WORK INSTRUCTION: A single number is the answer: how many lines of the data hold "BitReverse"?

THE DATA below:

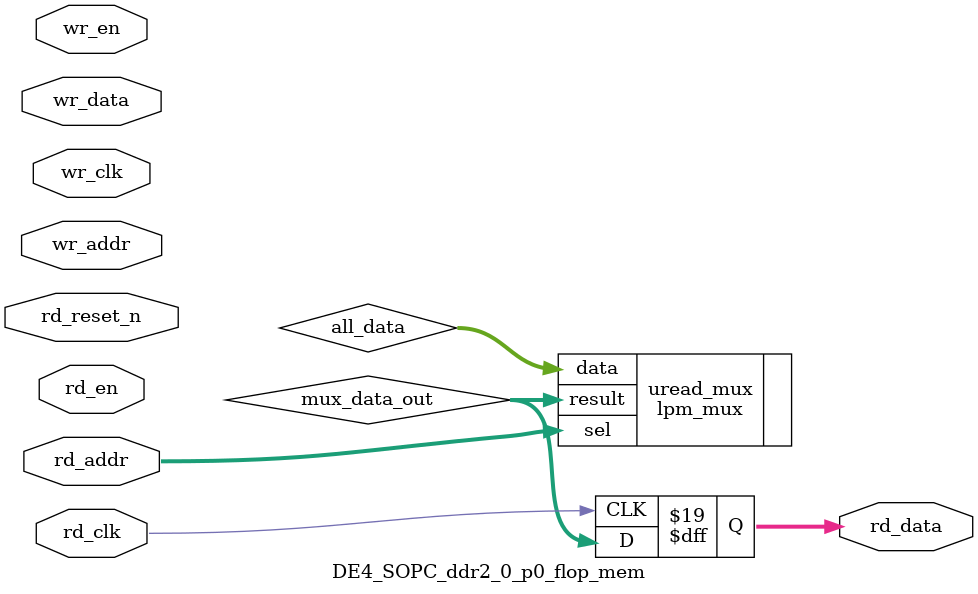
<source format=v>


(* altera_attribute = "-name ALLOW_SYNCH_CTRL_USAGE ON;-name AUTO_CLOCK_ENABLE_RECOGNITION ON" *)
module DE4_SOPC_ddr2_0_p0_flop_mem(
	wr_clk,
	wr_en,
	wr_addr,
	wr_data,
	rd_reset_n,
	rd_clk,
	rd_en,
	rd_addr,
	rd_data
);

parameter WRITE_MEM_DEPTH	= "";
parameter WRITE_ADDR_WIDTH	= "";
parameter WRITE_DATA_WIDTH	= "";
parameter READ_MEM_DEPTH	= "";
parameter READ_ADDR_WIDTH	= "";		 
parameter READ_DATA_WIDTH	= "";


input	wr_clk;
input	wr_en;
input	[WRITE_ADDR_WIDTH-1:0] wr_addr;
input	[WRITE_DATA_WIDTH-1:0] wr_data;
input	rd_reset_n;
input	rd_clk;
input	rd_en;
input	[READ_ADDR_WIDTH-1:0] rd_addr;
output	[READ_DATA_WIDTH-1:0] rd_data;



wire	[WRITE_MEM_DEPTH-1:0] wr_decode;
wire	[WRITE_DATA_WIDTH*WRITE_MEM_DEPTH-1:0] all_data;
wire	[READ_DATA_WIDTH-1:0] mux_data_out;



// declare a memory with WRITE_MEM_DEPTH entries
// each entry contains a data size of WRITE_DATA_WIDTH
reg	[WRITE_DATA_WIDTH-1:0] data_stored [0:WRITE_MEM_DEPTH-1] /* synthesis syn_preserve = 1 */;
reg	[READ_DATA_WIDTH-1:0] rd_data;

always @(posedge wr_clk)
begin
	if(wr_en)
		data_stored[wr_addr] <= wr_data;
end

generate
genvar entry;

	for (entry=0; entry < WRITE_MEM_DEPTH; entry=entry+1)
	begin: mem_location
		assign all_data[(WRITE_DATA_WIDTH*(entry+1)-1) : (WRITE_DATA_WIDTH*entry)] = data_stored[entry]; 
	end
endgenerate

	// mux to select the correct output data based on read address
	lpm_mux	uread_mux(
		.sel (rd_addr),
		.data (all_data),
		.result (mux_data_out)
		// synopsys translate_off
		,
		.aclr (),
		.clken (),
		.clock ()
		// synopsys translate_on
		);
     defparam uread_mux.lpm_size = READ_MEM_DEPTH;
     defparam uread_mux.lpm_type = "LPM_MUX";
     defparam uread_mux.lpm_width = READ_DATA_WIDTH;
     defparam uread_mux.lpm_widths = READ_ADDR_WIDTH;

	always @(posedge rd_clk)	
	begin
		rd_data <= mux_data_out;
	end

endmodule

</source>
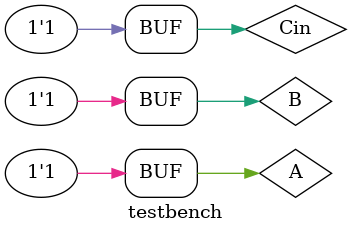
<source format=v>
module half_adder (in1,
                    in2,
                    sum,
                    carry);
   
   input in1, in2;
   output sum, carry;

   assign sum = in1 ^ in2;
   assign carry = in1 && in2;
   
   
endmodule // half_adder

module full_adder (in1,
                    in2,
                    carryIn,
                    sum,
                    carryOut);

    input in1,in2,carryIn;
    output sum,carryOut;
    
    wire InputSum, InputCarry;
    wire finalSum, finalCarry;
    
    half_adder a(in1, in2, InputSum, InputCarry);
    half_adder b(InputSum, carryIn, finalSum, finalCarry);
    
    assign carryOut = finalCarry || InputCarry;
    assign sum = finalSum;

endmodule // full_adder








// testbench
module testbench;

    reg A, B, Cin;
    wire S, Cout;

    full_adder a(A, B, Cin ,S, Cout);

initial begin
    
    A = 0; B = 0; Cin = 0;

    #10;
    A = 0;
    B = 0;
    Cin = 0;
    
    #10
    A = 0;
    B = 0;
    Cin = 1;

    #10
    A = 0;
    B = 1;
    Cin = 0;

    #10
    A = 0;
    B = 1;
    Cin = 1;

    #10;
    A = 1;
    B = 0;
    Cin = 0;
    
    #10
    A = 1;
    B = 0;
    Cin = 1;

    #10
    A = 1;
    B = 1;
    Cin = 0;

    #10
    A = 1;
    B = 1;
    Cin = 1;
    
end

initial begin
    $monitor("A = %d, B = %d, Cin = %d ,S = %d, Cout = %d", A, B, Cin, S, Cout);
end

endmodule // testbench
</source>
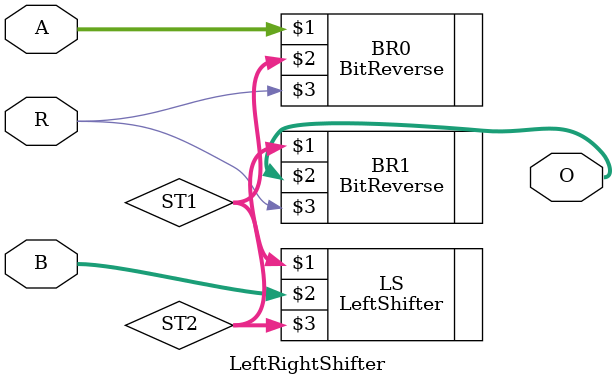
<source format=v>
`timescale 1ns / 1ps
module LeftRightShifter(A,B,O,R);

	input [31:0] A;
	input [4:0] B;
	output [31:0] O;
	input R;
	
	wire [31:0] ST1,ST2;
	BitReverse BR0(A,ST1,R);
	LeftShifter LS(ST1,B,ST2);
	BitReverse BR1(ST2,O,R);

endmodule

</source>
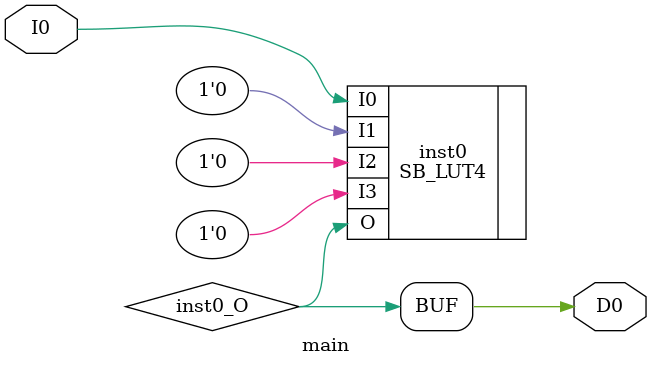
<source format=v>
module main (input  I0, output  D0);
wire  inst0_O;
SB_LUT4 #(.LUT_INIT(16'hAAAA)) inst0 (.I0(I0), .I1(1'b0), .I2(1'b0), .I3(1'b0), .O(inst0_O));
assign D0 = inst0_O;
endmodule


</source>
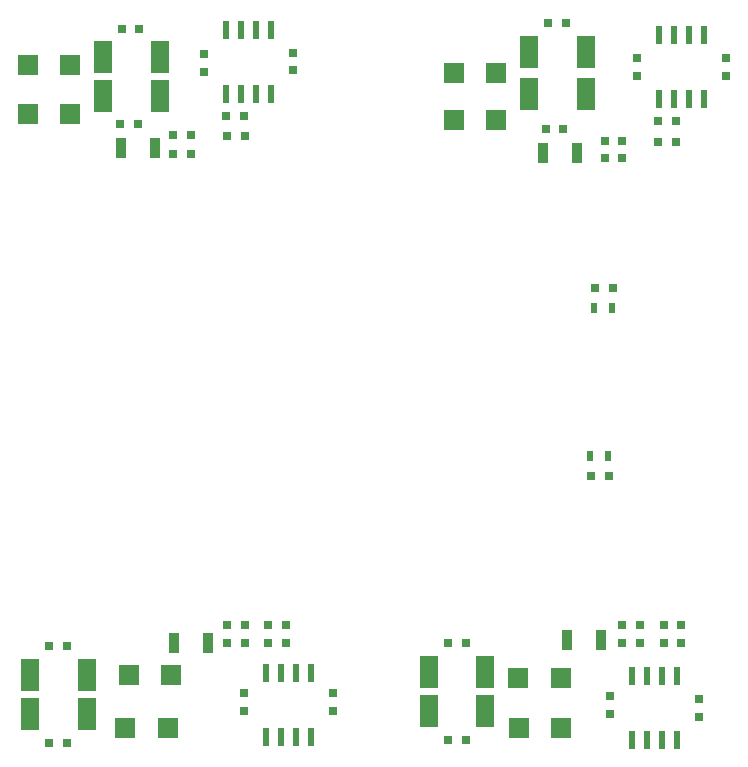
<source format=gtp>
G04 #@! TF.FileFunction,Paste,Top*
%FSLAX46Y46*%
G04 Gerber Fmt 4.6, Leading zero omitted, Abs format (unit mm)*
G04 Created by KiCad (PCBNEW 4.0.1-stable) date 27.06.2016 00:57:11*
%MOMM*%
G01*
G04 APERTURE LIST*
%ADD10C,0.100000*%
%ADD11R,1.700000X1.680000*%
%ADD12R,0.750000X0.800000*%
%ADD13R,0.800000X0.750000*%
%ADD14R,0.500000X0.900000*%
%ADD15R,1.501140X2.700020*%
%ADD16R,0.900000X1.700000*%
%ADD17R,0.600000X1.550000*%
G04 APERTURE END LIST*
D10*
D11*
X153960000Y-73750000D03*
X157540000Y-73750000D03*
D12*
X177000000Y-74000000D03*
X177000000Y-72500000D03*
X169500000Y-74000000D03*
X169500000Y-72500000D03*
D13*
X171266515Y-77815699D03*
X172766515Y-77815699D03*
D14*
X165850000Y-93700000D03*
X167350000Y-93700000D03*
X167050000Y-106200000D03*
X165550000Y-106200000D03*
D13*
X165950000Y-92000000D03*
X167450000Y-92000000D03*
X167100000Y-107900000D03*
X165600000Y-107900000D03*
D12*
X167250000Y-126500000D03*
X167250000Y-128000000D03*
X140400000Y-73550000D03*
X140400000Y-72050000D03*
X136250000Y-126250000D03*
X136250000Y-127750000D03*
X174750000Y-126750000D03*
X174750000Y-128250000D03*
X132800000Y-73650000D03*
X132800000Y-72150000D03*
X143750000Y-126250000D03*
X143750000Y-127750000D03*
D13*
X134770552Y-79131338D03*
X136270552Y-79131338D03*
X134720552Y-77431338D03*
X136220552Y-77431338D03*
D12*
X171750000Y-122000000D03*
X171750000Y-120500000D03*
X173250000Y-122000000D03*
X173250000Y-120500000D03*
D13*
X171266515Y-79565699D03*
X172766515Y-79565699D03*
D12*
X138250000Y-122000000D03*
X138250000Y-120500000D03*
X139750000Y-122000000D03*
X139750000Y-120500000D03*
D13*
X168250000Y-81000000D03*
X166750000Y-81000000D03*
X166750000Y-79500000D03*
X168250000Y-79500000D03*
X131750000Y-79000000D03*
X130250000Y-79000000D03*
X130250000Y-80600000D03*
X131750000Y-80600000D03*
D12*
X134812796Y-120535774D03*
X134812796Y-122035774D03*
X136312796Y-122035774D03*
X136312796Y-120535774D03*
X168250000Y-120500000D03*
X168250000Y-122000000D03*
X169750000Y-122000000D03*
X169750000Y-120500000D03*
D13*
X161750000Y-78500000D03*
X163250000Y-78500000D03*
X125750000Y-78100000D03*
X127250000Y-78100000D03*
X121250000Y-122250000D03*
X119750000Y-122250000D03*
X155000000Y-122000000D03*
X153500000Y-122000000D03*
X162000000Y-69500000D03*
X163500000Y-69500000D03*
X125850000Y-70000000D03*
X127350000Y-70000000D03*
X121250000Y-130500000D03*
X119750000Y-130500000D03*
X155000000Y-130250000D03*
X153500000Y-130250000D03*
D15*
X160349700Y-75500000D03*
X165150300Y-75500000D03*
X124299700Y-75700000D03*
X129100300Y-75700000D03*
X122900300Y-124750000D03*
X118099700Y-124750000D03*
X156650300Y-124500000D03*
X151849700Y-124500000D03*
D11*
X157540000Y-77750000D03*
X153960000Y-77750000D03*
X121500000Y-77200000D03*
X117920000Y-77200000D03*
X126460000Y-124750000D03*
X130040000Y-124750000D03*
X159460000Y-125000000D03*
X163040000Y-125000000D03*
D15*
X165150300Y-72000000D03*
X160349700Y-72000000D03*
X129100300Y-72400000D03*
X124299700Y-72400000D03*
X118099700Y-128000000D03*
X122900300Y-128000000D03*
X151849700Y-127750000D03*
X156650300Y-127750000D03*
D11*
X117920000Y-73100000D03*
X121500000Y-73100000D03*
X129750000Y-129250000D03*
X126170000Y-129250000D03*
X163080000Y-129250000D03*
X159500000Y-129250000D03*
D16*
X164450000Y-80500000D03*
X161550000Y-80500000D03*
X128700000Y-80100000D03*
X125800000Y-80100000D03*
X133200000Y-122000000D03*
X130300000Y-122000000D03*
X166450000Y-121750000D03*
X163550000Y-121750000D03*
D17*
X175155000Y-70550000D03*
X173885000Y-70550000D03*
X172615000Y-70550000D03*
X171345000Y-70550000D03*
X171345000Y-75950000D03*
X172615000Y-75950000D03*
X173885000Y-75950000D03*
X175155000Y-75950000D03*
X138505000Y-70100000D03*
X137235000Y-70100000D03*
X135965000Y-70100000D03*
X134695000Y-70100000D03*
X134695000Y-75500000D03*
X135965000Y-75500000D03*
X137235000Y-75500000D03*
X138505000Y-75500000D03*
X138095000Y-129950000D03*
X139365000Y-129950000D03*
X140635000Y-129950000D03*
X141905000Y-129950000D03*
X141905000Y-124550000D03*
X140635000Y-124550000D03*
X139365000Y-124550000D03*
X138095000Y-124550000D03*
X169095000Y-130200000D03*
X170365000Y-130200000D03*
X171635000Y-130200000D03*
X172905000Y-130200000D03*
X172905000Y-124800000D03*
X171635000Y-124800000D03*
X170365000Y-124800000D03*
X169095000Y-124800000D03*
M02*

</source>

End of THE DATA.

EXERCISE ANSWER: 2